• [Task directions]:
Your answer must be the full listing, reproduced exactly, minus any pictures.

__________

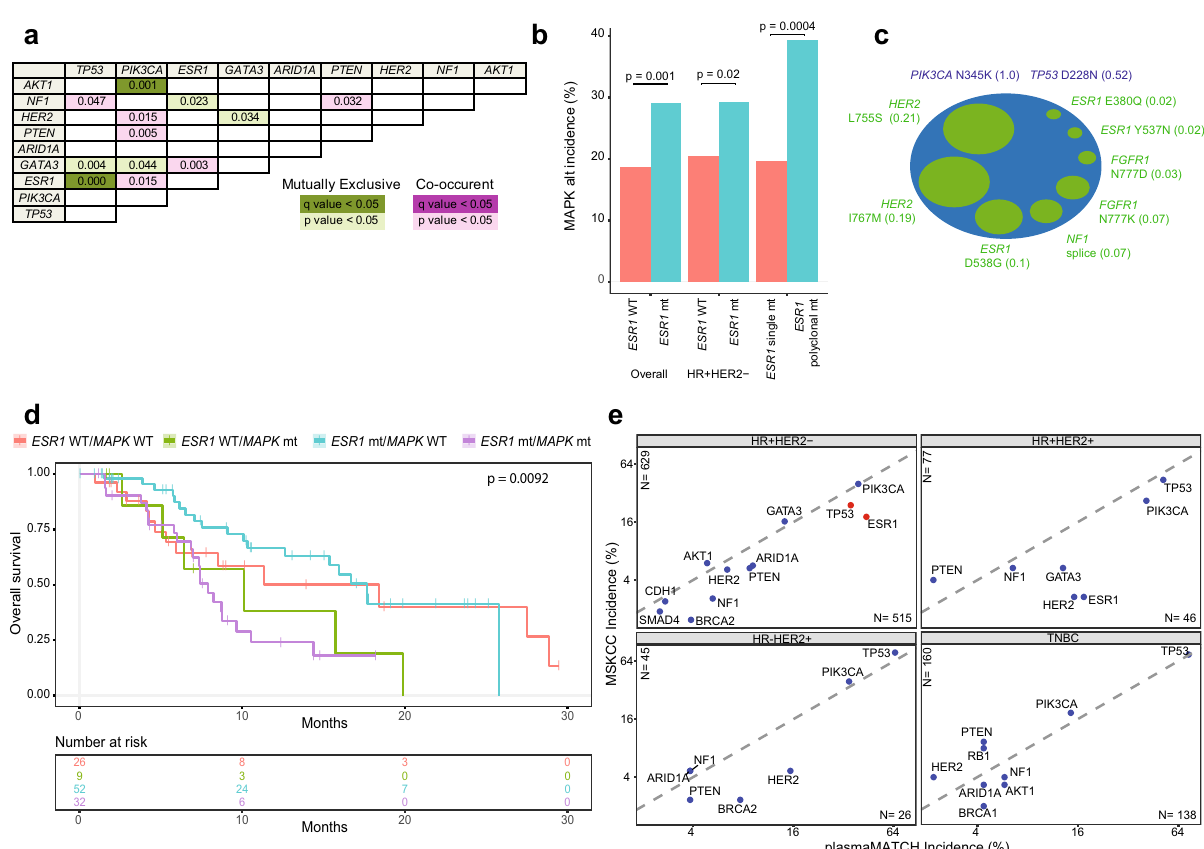
Fig. 2 Polyclonal resistance with co-enrichment of MAPK pathway and ESR1 mutations in advanced breast cancer. a Association analysis for most frequent mutated genes with overall Fisher ’ s exact test two-sided p -values. Green genes showing mutual exclusivity, and purple showing co-occurrence with dark colours indicating signi fi cance following false discovery correction. b Frequency of MAPK pathway alterations comparing ESR1 mutant (77/265) vs ESR1 wild-type cancers overall (100/535) ( left ), ESR1 mutant (66/226) vs wild-type (59/289) in HR + HER2- cancers ( middle ), and within ESR1 mutant cancers between patients with single (27/138) and polyclonal ESR1 mutations (50/127) ( right ). p -values from two-sided Fisher ’ s exact test. c Example of polyclonal genomic resistance in a patient with multiple MAPK pathway and ESR1 mutations in ctDNA. Blue indicate dominant mutations with cancer fraction, and green subclonal mutations with cancer fraction. d Overall survival (OS) in patients with HR + HER2- disease who entered a treatment cohort in plasmaMATCH divided by combined ESR1 and MAPK pathway mutation status. ESR1 WT and MAPK WT, median 18.5 months, hazard ratio (HR) -. ESR1 mt and MAPK WT, median 17.7 months, HR 0.82, 95% con fi dence interval (CI) 0.40 to 1.69. ESR1 WT and MAPK mt, median 10.1 months, HR 1.65, 95% CI 0.56 to 4.88. ESR1 mt and MAPK mt, median 7.9 months, HR 1.65, 95% CI 0.84 to 3.23. p -value from log-rank test. HR > 1 indicate worse OS for that group. WT, wild-type; mt, mutant. e Mutational pro fi le of ctDNA in plasmaMATCH ( N = 725 patients with known breast cancer subtype) compared to published large metastatic breast cancer tissue sequencing dataset (MSKCC, N = 715 patients with known breast cancer subtype) 11 . Red dots indicate signi fi cant change in frequency after false discovery adjusted two-sided Fisher ’ s exact test (HR + HER2-: ESR1 q < 0.0001, TP53 q = 0.0009). Included are genes with an incidence 1.5% in both data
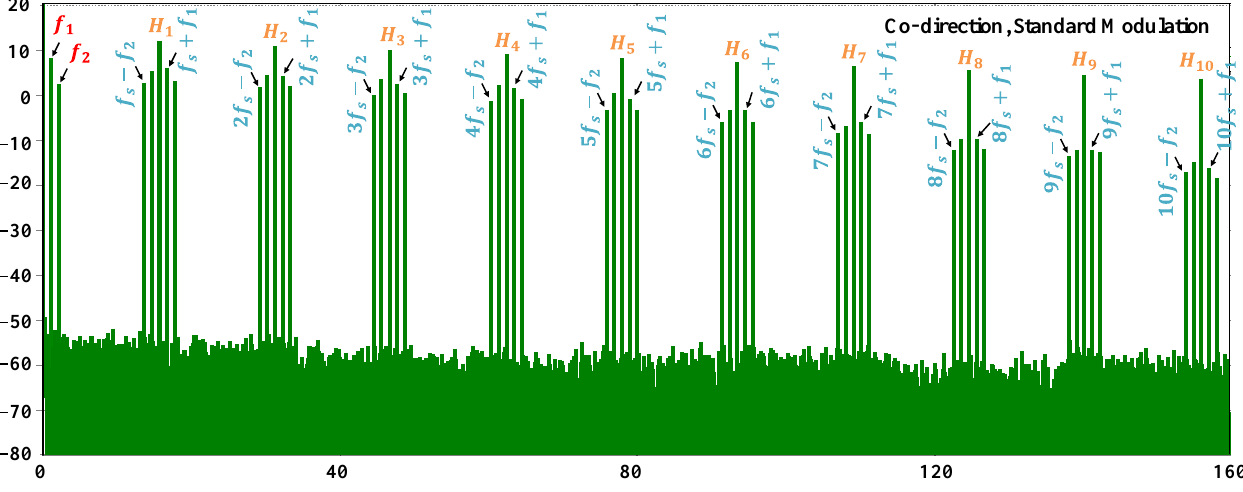
Figure 7. Electrical spectrum of the up-converted signal, which represents the electrical power in dBm as a function of frequency in GHz, at mixing frequencies 𝑛𝑓 𝑠 ± 𝑓 𝑚 at the SOA-MZI output for the standard modulation mode in the co-direction. The frequencies of the two input signals are 𝑓 1 = 1 GHz and 𝑓 2 = 2 GHz, the sampling frequency is 𝑓 𝑠 = 15.6 GHz and the harmonics of the sampling signal at 𝐻 𝑛 = 𝑛𝑓 𝑠 .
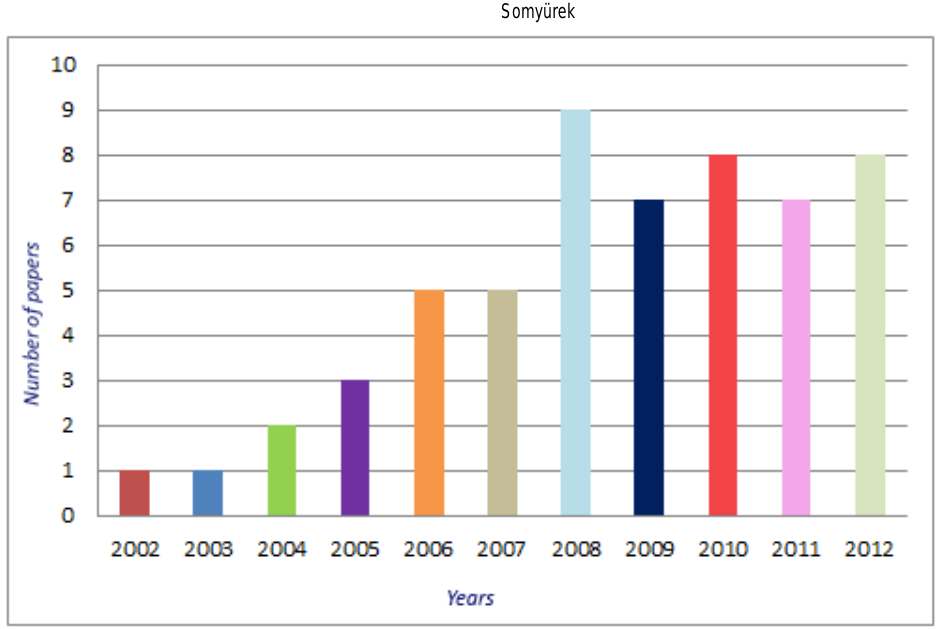
Figure 1. The number of reviewed papers by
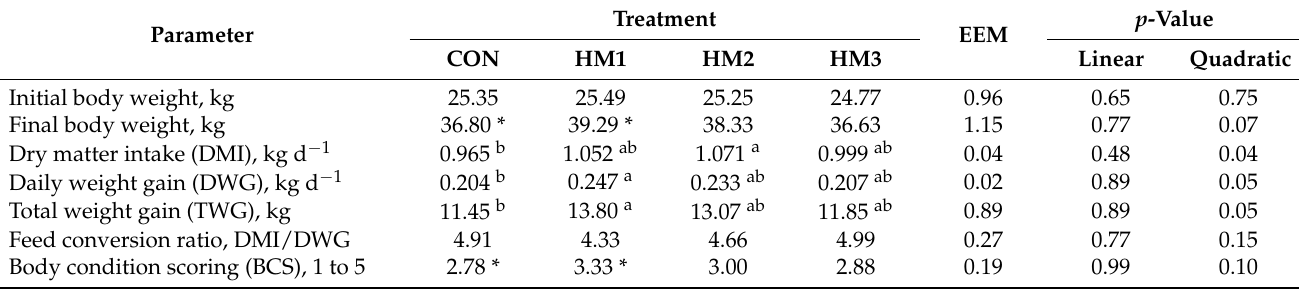
Table 1. Growth performance of lambs supplemented with a polyherbal mixture 1 during the final fattening period.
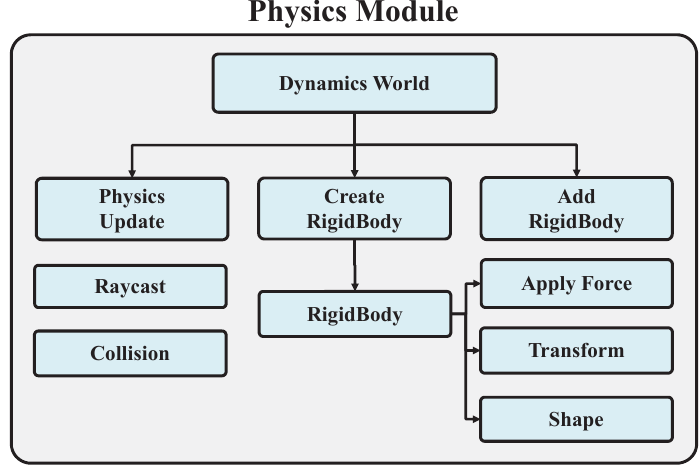
Figure 3. The physics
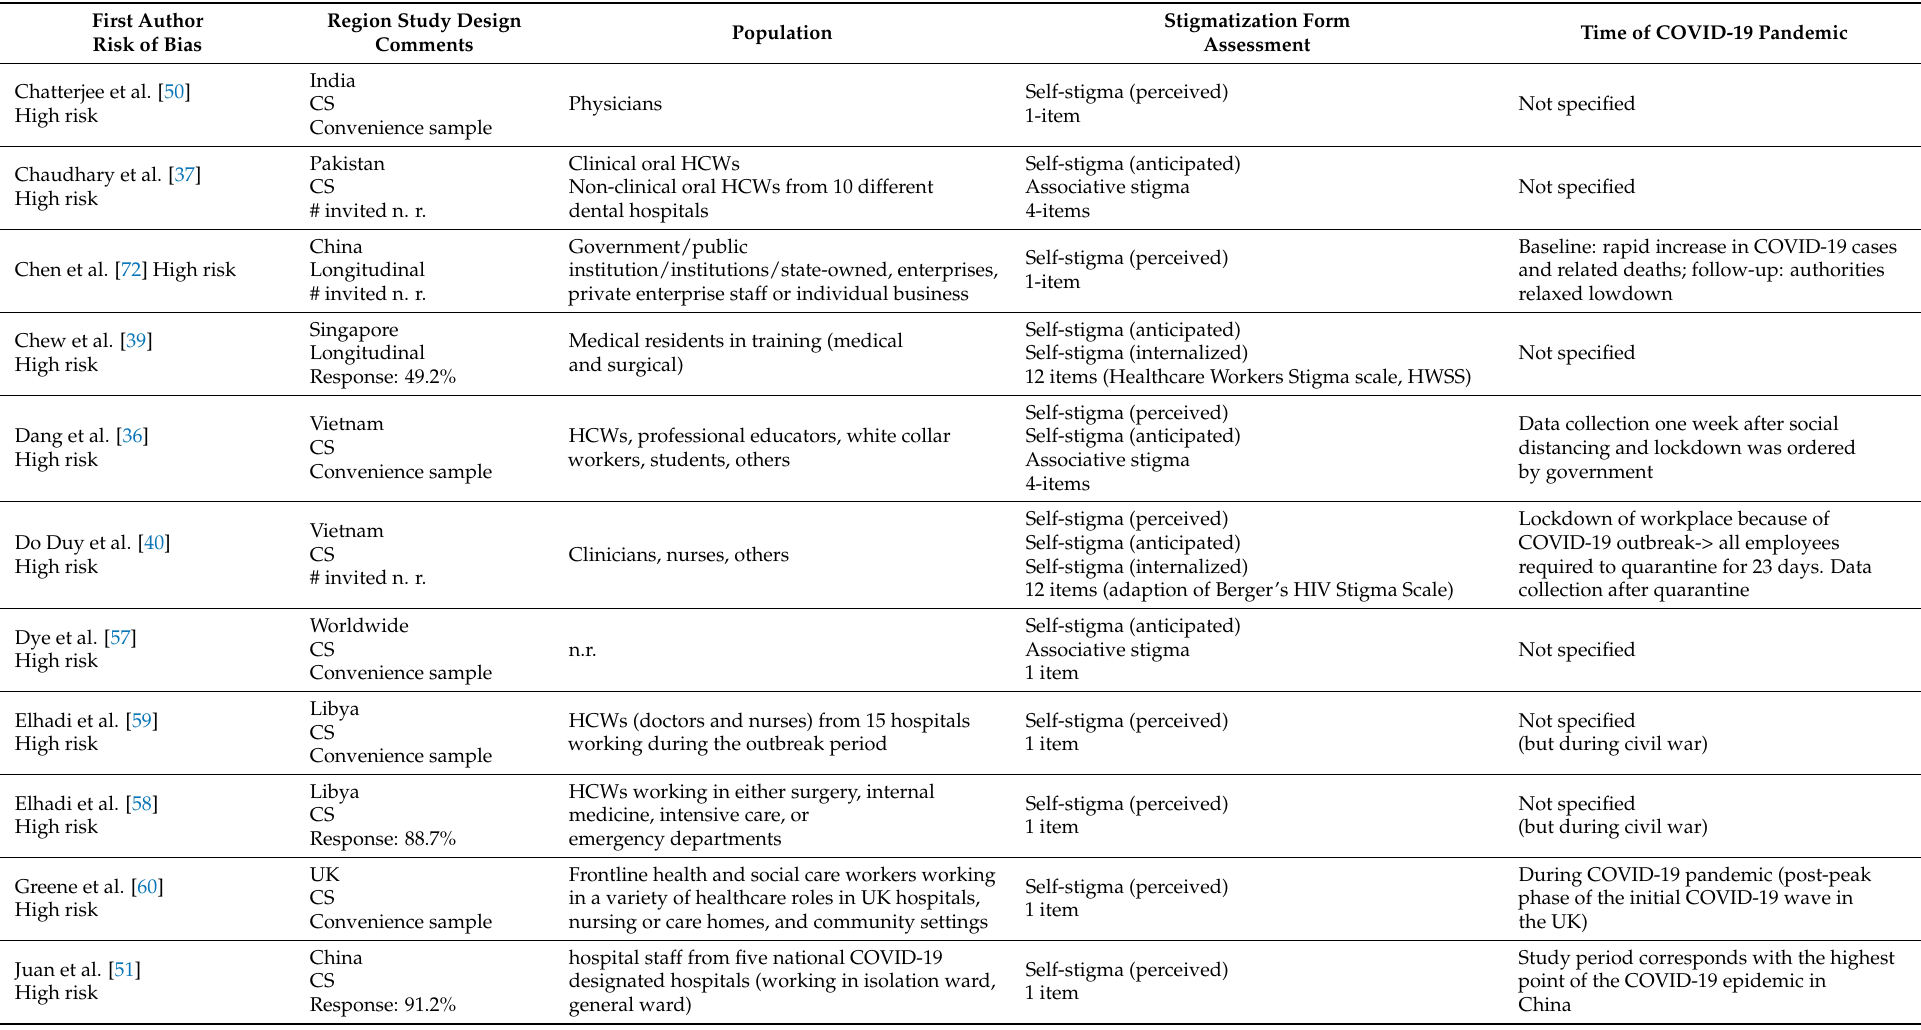
Table 4. Summary of included quantitative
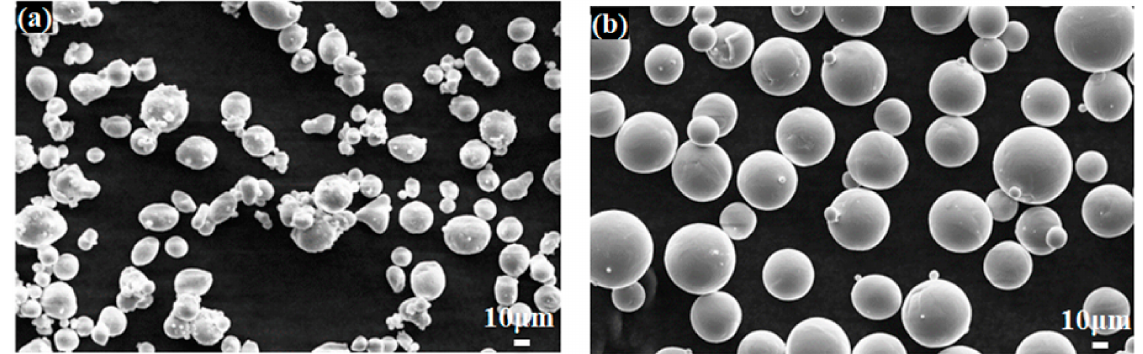
Figure 1. SEM images of feedstock powders ( a ) commercially pure-Al, and ( b ) commercially pure-Ti powders.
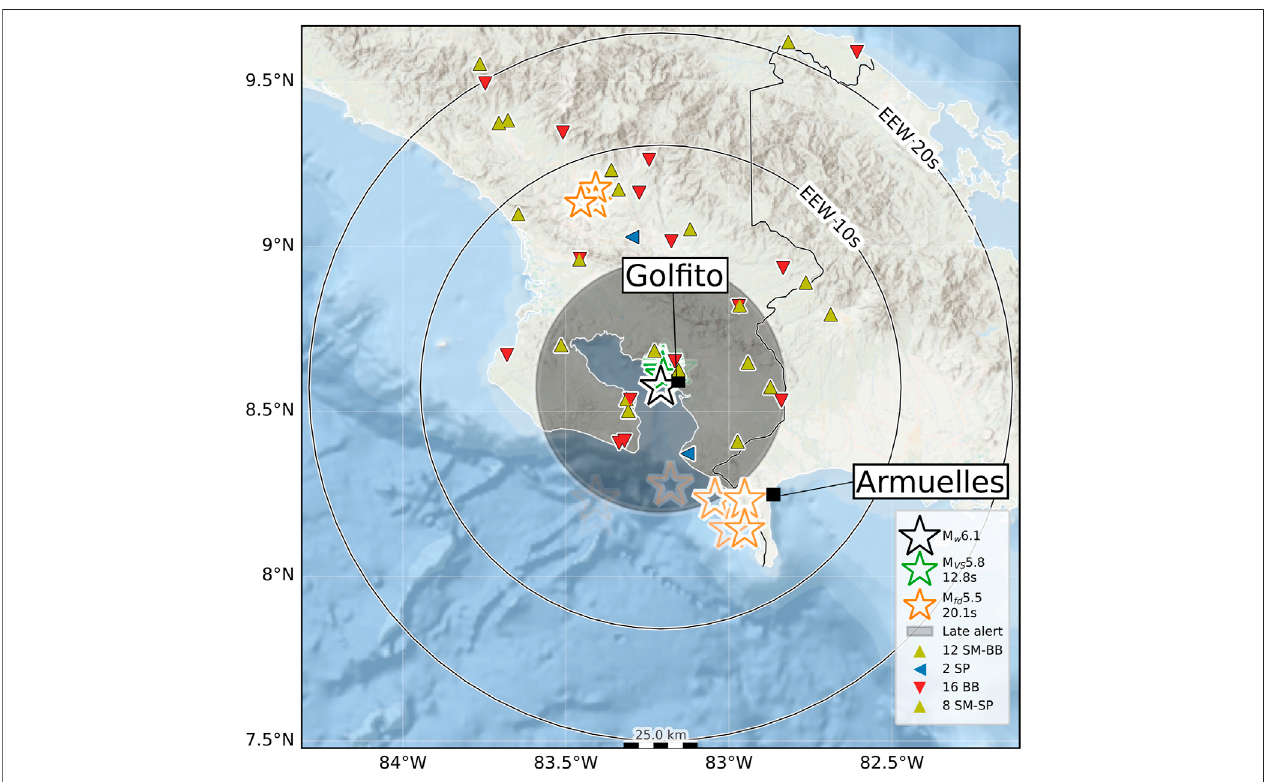
FIGURE 3 | Map of the 2018 Gol fi to earthquake (Mw 6.1). Solutions provided by VS and FinDer are shown as green and orange stars, respectively. The RSN locationisrepresentedasablack star(Arroyoand Linkimer, 2021).Trianglesrepresenttheseismicstations andarecolorcoded(seeinset)basedonthesensortype, as shortperiod(SP),broadband(BB),andstrongmotion(SM).SPstationsareusedbyVS,butnotbyFinDer.TheblindzoneistheconcentricshadowareaaroundtheRSN location and represents the late alert zone. The thin black circles represent the warning time at different distances from the epicenter.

__________

• [Exercise output]:
Fig. 2 Polyclonal resistance with co-enrichment of MAPK pathway and ESR1 mutations in advanced breast cancer. a Association analysis for most frequent mutated genes with overall Fisher ’ s exact test two-sided p -values. Green genes showing mutual exclusivity, and purple showing co-occurrence with dark colours indicating signi fi cance following false discovery correction. b Frequency of MAPK pathway alterations comparing ESR1 mutant (77/265) vs ESR1 wild-type cancers overall (100/535) ( left ), ESR1 mutant (66/226) vs wild-type (59/289) in HR + HER2- cancers ( middle ), and within ESR1 mutant cancers between patients with single (27/138) and polyclonal ESR1 mutations (50/127) ( right ). p -values from two-sided Fisher ’ s exact test. c Example of polyclonal genomic resistance in a patient with multiple MAPK pathway and ESR1 mutations in ctDNA. Blue indicate dominant mutations with cancer fraction, and green subclonal mutations with cancer fraction. d Overall survival (OS) in patients with HR + HER2- disease who entered a treatment cohort in plasmaMATCH divided by combined ESR1 and MAPK pathway mutation status. ESR1 WT and MAPK WT, median 18.5 months, hazard ratio (HR) -. ESR1 mt and MAPK WT, median 17.7 months, HR 0.82, 95% con fi dence interval (CI) 0.40 to 1.69. ESR1 WT and MAPK mt, median 10.1 months, HR 1.65, 95% CI 0.56 to 4.88. ESR1 mt and MAPK mt, median 7.9 months, HR 1.65, 95% CI 0.84 to 3.23. p -value from log-rank test. HR > 1 indicate worse OS for that group. WT, wild-type; mt, mutant. e Mutational pro fi le of ctDNA in plasmaMATCH ( N = 725 patients with known breast cancer subtype) compared to published large metastatic breast cancer tissue sequencing dataset (MSKCC, N = 715 patients with known breast cancer subtype) 11 . Red dots indicate signi fi cant change in frequency after false discovery adjusted two-sided Fisher ’ s exact test (HR + HER2-: ESR1 q < 0.0001, TP53 q = 0.0009). Included are genes with an incidence 1.5% in both data
Figure 7. Electrical spectrum of the up-converted signal, which represents the electrical power in dBm as a function of frequency in GHz, at mixing frequencies 𝑛𝑓 𝑠 ± 𝑓 𝑚 at the SOA-MZI output for the standard modulation mode in the co-direction. The frequencies of the two input signals are 𝑓 1 = 1 GHz and 𝑓 2 = 2 GHz, the sampling frequency is 𝑓 𝑠 = 15.6 GHz and the harmonics of the sampling signal at 𝐻 𝑛 = 𝑛𝑓 𝑠 .
Figure 1. The number of reviewed papers by
Table 1. Growth performance of lambs supplemented with a polyherbal mixture 1 during the final fattening period.
Figure 3. The physics
Table 4. Summary of included quantitative
Figure 1. SEM images of feedstock powders ( a ) commercially pure-Al, and ( b ) commercially pure-Ti powders.
FIGURE 3 | Map of the 2018 Gol fi to earthquake (Mw 6.1). Solutions provided by VS and FinDer are shown as green and orange stars, respectively. The RSN locationisrepresentedasablack star(Arroyoand Linkimer, 2021).Trianglesrepresenttheseismicstations andarecolorcoded(seeinset)basedonthesensortype, as shortperiod(SP),broadband(BB),andstrongmotion(SM).SPstationsareusedbyVS,butnotbyFinDer.TheblindzoneistheconcentricshadowareaaroundtheRSN location and represents the late alert zone. The thin black circles represent the warning time at different distances from the epicenter.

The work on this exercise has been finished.